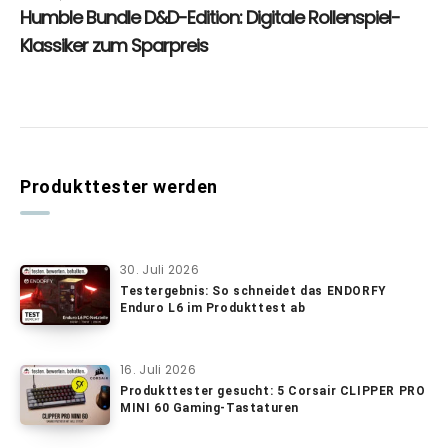
Produkttester werden
30. Juli 2026
Testergebnis: So schneidet das ENDORFY
Enduro L6 im Produkttest ab
16. Juli 2026
Produkttester gesucht: 5 Corsair CLIPPER PRO
MINI 60 Gaming-Tastaturen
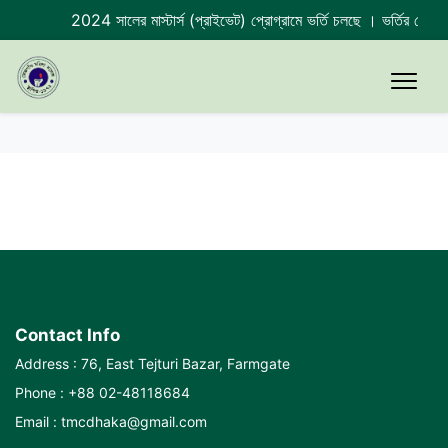
2024 সালের মাস্টার্স (প্রাইভেট) প্রোগ্রামে ভর্তি চলছে । ভর্তির শে
Contact Info
Address : 76, East Tejturi Bazar, Farmgate
Phone : +88 02-48118684
Email : tmcdhaka@gmail.com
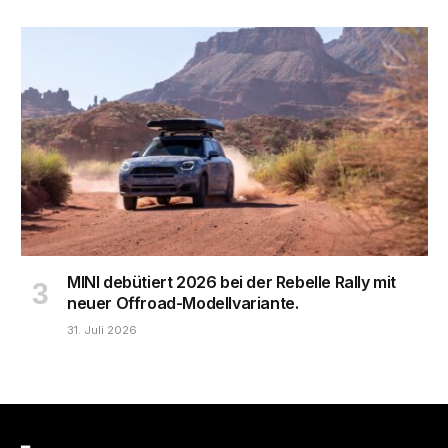
MINI debütiert 2026 bei der Rebelle Rally mit
neuer Offroad-Modellvariante.
31. Juli 2026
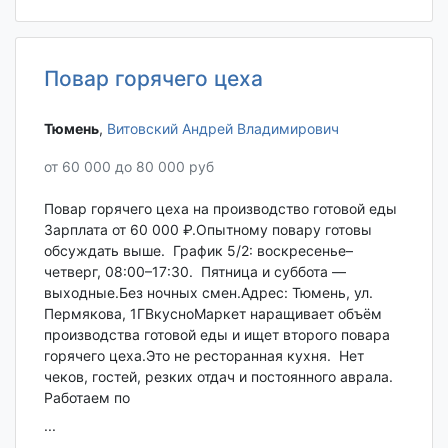
Повар горячего цеха
Тюмень‎
,
Витовский Андрей Владимирович
от 60 000 до 80 000 руб
Повар горячего цеха на производство готовой еды
Зарплата от 60 000 ₽.Опытному повару готовы
обсуждать выше. График 5/2: воскресенье–
четверг, 08:00–17:30. Пятница и суббота —
выходные.Без ночных смен.Адрес: Тюмень, ул.
Пермякова, 1ГВкусноМаркет наращивает объём
производства готовой еды и ищет второго повара
горячего цеха.Это не ресторанная кухня. Нет
чеков, гостей, резких отдач и постоянного аврала.
Работаем по
...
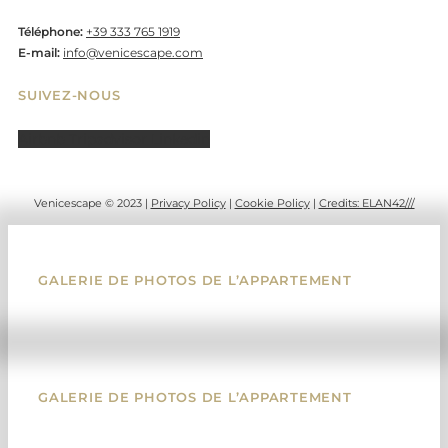
Téléphone:
+39 333 765 1919
E-mail:
info@venicescape.com
SUIVEZ-NOUS
Airbnb
Tripadvisor
Linkedin
Venicescape © 2023 |
Privacy Policy
|
Cookie Policy
|
Credits: ELAN42///
GALERIE DE PHOTOS DE L’APPARTEMENT
GALERIE DE PHOTOS DE L’APPARTEMENT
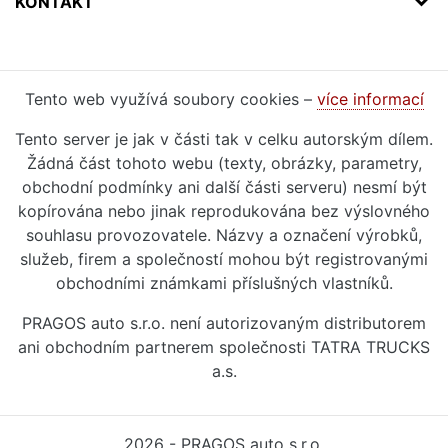
KONTAKT
Tento web využívá soubory cookies –
více informací
Tento server je jak v části tak v celku autorským dílem.
Žádná část tohoto webu (texty, obrázky, parametry,
obchodní podmínky ani další části serveru) nesmí být
kopírována nebo jinak reprodukována bez výslovného
souhlasu provozovatele. Názvy a označení výrobků,
služeb, firem a společností mohou být registrovanými
obchodními známkami příslušných vlastníků.
PRAGOS auto s.r.o. není autorizovaným distributorem
ani obchodním partnerem společnosti TATRA TRUCKS
a.s.
2026 - PRAGOS auto s.r.o.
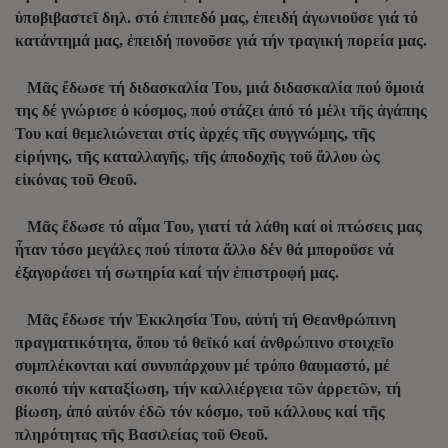
ὑποβιβαστεῖ δηλ. στό ἐπιπεδό μας, ἐπειδή ἀγωνιοῦσε γιά τό
κατάντημά μας, ἐπειδή πονοῦσε γιά τήν τραγική πορεία μας.
Μᾶς ἔδωσε τή διδασκαλία Του, μιά διδασκαλία πού ὅμοιά
της δέ γνώρισε ὁ κόσμος, πού στάζει ἀπό τό μέλι τῆς ἀγάπης
Του καί θεμελιώνεται στίς ἀρχές τῆς συγγνώμης, τῆς
εἰρήνης, τῆς καταλλαγῆς, τῆς ἀποδοχῆς τοῦ ἄλλου ὡς
εἰκόνας τοῦ Θεοῦ.
Μᾶς ἔδωσε τό αἷμα Του, γιατί τά λάθη καί οἱ πτώσεις μας
ἦταν τόσο μεγάλες πού τίποτα ἄλλο δέν θά μποροῦσε νά
ἐξαγοράσει τή σωτηρία καί τήν ἐπιστροφή μας.
Μᾶς ἔδωσε τήν Ἐκκλησία Του, αὐτή τή Θεανθρώπινη
πραγματικότητα, ὅπου τό θεϊκό καί ἀνθρώπινο στοιχεῖο
συμπλέκονται καί συνυπάρχουν μέ τρόπο θαυμαστό, μέ
σκοπό τήν καταξίωση, τήν καλλιέργεια τῶν ἀρρετῶν, τή
βίωση, ἀπό αὐτόν ἐδῶ τόν κόσμο, τοῦ κάλλους καί τῆς
πληρότητας τῆς Βασιλείας τοῦ Θεοῦ.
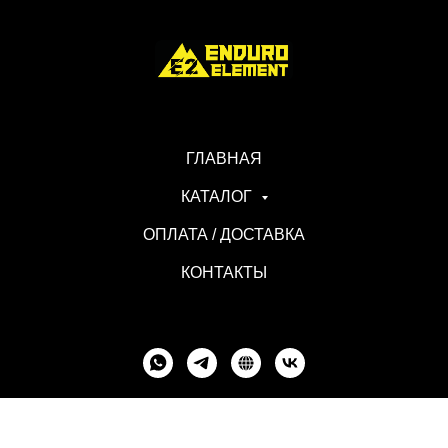
ГЛАВНАЯ
КАТАЛОГ
ОПЛАТА / ДОСТАВКА
КОНТАКТЫ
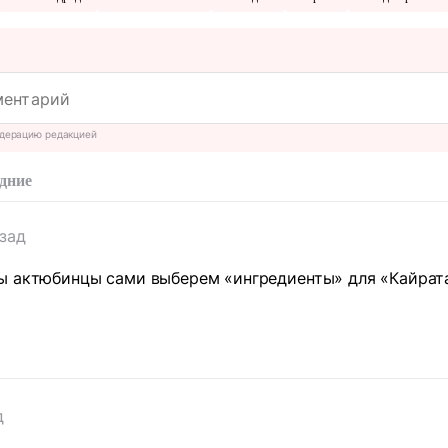
дерацию редакцией
дние
азад
 актюбинцы сами выберем «ингредиенты» для «Кайрата»
д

* * * * *

**WHAT THE TASK REQUIRES**
With "готовой" as the string to find, copy every line of the records that holds it.

**RESPONSE FOR THIS EXERCISE**
Повар горячего цеха на производство готовой еды
производства готовой еды и ищет второго повара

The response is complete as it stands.